**Available data:**
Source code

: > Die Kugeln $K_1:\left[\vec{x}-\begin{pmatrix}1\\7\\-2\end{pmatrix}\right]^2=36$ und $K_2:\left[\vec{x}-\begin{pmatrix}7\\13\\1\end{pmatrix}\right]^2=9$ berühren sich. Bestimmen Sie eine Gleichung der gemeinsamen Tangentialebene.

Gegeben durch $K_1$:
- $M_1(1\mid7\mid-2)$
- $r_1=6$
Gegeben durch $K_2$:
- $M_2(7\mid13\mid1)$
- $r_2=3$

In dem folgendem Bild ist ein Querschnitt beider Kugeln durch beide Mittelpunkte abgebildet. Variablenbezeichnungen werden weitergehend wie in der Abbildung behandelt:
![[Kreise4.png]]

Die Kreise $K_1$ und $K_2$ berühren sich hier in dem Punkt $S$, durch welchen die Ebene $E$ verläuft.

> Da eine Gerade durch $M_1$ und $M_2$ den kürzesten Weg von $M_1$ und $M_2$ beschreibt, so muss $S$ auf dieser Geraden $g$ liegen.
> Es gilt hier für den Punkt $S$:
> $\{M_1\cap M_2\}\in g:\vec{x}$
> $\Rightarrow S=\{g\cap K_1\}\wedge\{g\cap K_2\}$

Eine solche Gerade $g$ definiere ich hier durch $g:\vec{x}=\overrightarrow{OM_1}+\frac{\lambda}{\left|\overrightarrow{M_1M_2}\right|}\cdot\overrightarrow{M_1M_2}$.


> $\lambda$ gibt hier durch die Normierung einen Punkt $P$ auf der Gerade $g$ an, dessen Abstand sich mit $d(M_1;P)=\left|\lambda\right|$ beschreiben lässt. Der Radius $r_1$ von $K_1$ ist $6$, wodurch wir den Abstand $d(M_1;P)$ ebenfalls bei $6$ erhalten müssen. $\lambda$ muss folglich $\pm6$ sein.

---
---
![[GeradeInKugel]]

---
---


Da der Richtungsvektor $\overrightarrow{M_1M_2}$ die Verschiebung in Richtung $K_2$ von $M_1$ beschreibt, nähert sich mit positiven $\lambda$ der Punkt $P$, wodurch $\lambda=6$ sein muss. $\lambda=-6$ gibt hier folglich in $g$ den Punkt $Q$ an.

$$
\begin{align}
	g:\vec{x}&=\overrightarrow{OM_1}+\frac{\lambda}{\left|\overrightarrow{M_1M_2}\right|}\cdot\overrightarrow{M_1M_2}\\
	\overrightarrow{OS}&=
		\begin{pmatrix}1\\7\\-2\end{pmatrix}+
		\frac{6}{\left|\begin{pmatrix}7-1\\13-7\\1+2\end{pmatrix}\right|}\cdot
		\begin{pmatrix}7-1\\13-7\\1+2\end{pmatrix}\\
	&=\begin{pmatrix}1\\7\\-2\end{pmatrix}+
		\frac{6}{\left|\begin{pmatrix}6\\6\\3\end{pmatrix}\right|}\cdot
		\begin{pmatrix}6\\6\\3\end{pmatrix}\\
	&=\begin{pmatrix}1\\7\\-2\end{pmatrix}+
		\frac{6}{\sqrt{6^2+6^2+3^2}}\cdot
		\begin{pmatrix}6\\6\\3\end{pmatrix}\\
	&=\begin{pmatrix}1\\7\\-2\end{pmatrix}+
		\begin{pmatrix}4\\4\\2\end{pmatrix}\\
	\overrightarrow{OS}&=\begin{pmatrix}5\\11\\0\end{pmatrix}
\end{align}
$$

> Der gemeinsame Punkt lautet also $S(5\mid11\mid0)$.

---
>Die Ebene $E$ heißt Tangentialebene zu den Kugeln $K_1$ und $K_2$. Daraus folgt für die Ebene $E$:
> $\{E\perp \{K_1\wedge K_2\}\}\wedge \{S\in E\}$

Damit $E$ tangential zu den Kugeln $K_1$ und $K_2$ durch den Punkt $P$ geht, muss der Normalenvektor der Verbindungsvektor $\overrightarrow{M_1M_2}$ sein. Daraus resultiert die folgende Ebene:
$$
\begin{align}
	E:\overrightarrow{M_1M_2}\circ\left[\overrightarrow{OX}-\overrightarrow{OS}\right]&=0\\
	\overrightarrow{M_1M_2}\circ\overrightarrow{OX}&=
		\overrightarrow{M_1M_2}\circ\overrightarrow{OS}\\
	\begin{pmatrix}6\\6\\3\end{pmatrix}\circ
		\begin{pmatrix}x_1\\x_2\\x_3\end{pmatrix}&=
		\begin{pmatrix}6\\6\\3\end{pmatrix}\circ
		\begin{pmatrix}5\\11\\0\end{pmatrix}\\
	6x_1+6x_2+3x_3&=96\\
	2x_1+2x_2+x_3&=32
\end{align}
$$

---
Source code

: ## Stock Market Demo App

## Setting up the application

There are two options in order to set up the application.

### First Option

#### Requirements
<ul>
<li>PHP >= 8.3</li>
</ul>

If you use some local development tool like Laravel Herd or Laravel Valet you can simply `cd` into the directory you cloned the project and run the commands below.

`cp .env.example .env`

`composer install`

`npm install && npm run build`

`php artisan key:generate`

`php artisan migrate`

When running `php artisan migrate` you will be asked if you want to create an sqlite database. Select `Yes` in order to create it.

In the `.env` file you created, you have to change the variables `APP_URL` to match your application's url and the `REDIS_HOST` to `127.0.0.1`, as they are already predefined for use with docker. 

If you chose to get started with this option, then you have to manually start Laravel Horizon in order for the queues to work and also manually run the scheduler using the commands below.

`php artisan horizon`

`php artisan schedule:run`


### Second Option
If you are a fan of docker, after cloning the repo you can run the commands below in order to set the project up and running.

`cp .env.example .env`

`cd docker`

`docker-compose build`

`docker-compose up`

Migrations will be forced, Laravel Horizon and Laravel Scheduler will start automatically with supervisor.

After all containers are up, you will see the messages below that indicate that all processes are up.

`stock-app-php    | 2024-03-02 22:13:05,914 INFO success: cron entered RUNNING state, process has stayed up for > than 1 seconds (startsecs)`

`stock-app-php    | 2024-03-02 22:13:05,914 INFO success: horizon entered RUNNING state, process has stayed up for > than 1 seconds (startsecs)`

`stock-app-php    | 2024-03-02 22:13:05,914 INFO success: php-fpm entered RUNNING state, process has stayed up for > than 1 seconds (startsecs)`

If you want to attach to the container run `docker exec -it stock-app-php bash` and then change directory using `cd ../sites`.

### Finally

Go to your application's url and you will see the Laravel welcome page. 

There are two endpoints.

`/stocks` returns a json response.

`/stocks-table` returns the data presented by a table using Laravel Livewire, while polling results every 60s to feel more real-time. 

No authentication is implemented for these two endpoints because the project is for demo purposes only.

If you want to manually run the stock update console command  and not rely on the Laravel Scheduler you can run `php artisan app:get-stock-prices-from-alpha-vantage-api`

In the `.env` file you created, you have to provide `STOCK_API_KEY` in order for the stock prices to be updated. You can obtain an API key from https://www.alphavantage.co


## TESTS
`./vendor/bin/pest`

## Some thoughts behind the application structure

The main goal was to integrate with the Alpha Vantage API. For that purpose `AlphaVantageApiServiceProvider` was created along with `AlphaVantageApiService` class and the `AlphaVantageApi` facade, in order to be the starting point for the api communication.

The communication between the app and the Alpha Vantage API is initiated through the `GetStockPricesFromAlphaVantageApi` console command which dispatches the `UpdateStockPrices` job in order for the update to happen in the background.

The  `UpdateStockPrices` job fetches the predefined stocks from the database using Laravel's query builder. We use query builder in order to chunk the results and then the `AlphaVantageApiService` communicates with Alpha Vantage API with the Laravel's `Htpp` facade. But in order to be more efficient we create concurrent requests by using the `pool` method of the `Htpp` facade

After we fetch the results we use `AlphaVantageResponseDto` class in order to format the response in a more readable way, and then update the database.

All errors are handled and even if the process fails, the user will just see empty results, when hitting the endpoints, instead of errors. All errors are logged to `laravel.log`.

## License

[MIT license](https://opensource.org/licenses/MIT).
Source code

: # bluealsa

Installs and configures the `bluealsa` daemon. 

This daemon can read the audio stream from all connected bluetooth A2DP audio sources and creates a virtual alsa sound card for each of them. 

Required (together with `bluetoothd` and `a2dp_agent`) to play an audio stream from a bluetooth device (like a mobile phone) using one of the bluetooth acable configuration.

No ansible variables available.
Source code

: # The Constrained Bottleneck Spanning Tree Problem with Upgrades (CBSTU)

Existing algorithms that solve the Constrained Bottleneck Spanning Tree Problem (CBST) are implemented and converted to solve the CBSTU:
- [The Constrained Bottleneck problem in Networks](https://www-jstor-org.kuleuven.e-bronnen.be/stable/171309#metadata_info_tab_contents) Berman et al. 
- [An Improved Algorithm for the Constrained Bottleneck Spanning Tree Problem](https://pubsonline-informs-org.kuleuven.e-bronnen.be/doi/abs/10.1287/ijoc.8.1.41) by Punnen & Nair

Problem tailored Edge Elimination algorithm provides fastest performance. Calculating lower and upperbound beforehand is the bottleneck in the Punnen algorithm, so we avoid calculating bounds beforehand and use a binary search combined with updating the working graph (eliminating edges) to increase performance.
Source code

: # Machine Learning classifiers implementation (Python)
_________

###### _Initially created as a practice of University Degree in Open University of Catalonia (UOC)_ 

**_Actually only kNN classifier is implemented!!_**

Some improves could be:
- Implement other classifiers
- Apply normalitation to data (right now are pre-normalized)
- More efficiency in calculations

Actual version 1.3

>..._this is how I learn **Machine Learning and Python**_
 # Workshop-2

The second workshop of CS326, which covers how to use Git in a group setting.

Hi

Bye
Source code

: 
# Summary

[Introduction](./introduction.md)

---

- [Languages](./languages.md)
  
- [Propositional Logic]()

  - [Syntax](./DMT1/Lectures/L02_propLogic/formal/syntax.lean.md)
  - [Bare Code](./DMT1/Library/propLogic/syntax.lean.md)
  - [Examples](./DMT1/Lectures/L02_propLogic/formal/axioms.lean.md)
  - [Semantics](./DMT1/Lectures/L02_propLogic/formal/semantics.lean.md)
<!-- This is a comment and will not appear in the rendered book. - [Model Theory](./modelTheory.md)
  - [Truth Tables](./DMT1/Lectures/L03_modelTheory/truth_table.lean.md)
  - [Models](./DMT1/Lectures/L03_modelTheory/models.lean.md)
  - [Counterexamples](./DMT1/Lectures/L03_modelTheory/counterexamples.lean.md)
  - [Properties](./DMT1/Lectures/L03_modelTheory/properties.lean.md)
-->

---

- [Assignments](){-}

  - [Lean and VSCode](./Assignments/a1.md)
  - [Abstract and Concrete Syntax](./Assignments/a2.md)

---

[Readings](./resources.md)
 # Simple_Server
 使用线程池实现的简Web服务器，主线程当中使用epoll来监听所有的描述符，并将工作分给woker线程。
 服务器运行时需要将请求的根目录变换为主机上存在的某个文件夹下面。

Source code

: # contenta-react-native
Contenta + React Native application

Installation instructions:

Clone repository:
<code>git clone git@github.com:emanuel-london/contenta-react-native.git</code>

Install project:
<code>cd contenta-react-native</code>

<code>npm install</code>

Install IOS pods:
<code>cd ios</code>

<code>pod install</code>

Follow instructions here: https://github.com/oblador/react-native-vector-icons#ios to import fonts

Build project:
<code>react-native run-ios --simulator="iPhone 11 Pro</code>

**What to do:**
Where a line of the records holds the word "daemon", copy that line.

**Expected output:**
Installs and configures the `bluealsa` daemon. 
This daemon can read the audio stream from all connected bluetooth A2DP audio sources and creates a virtual alsa sound card for each of them. 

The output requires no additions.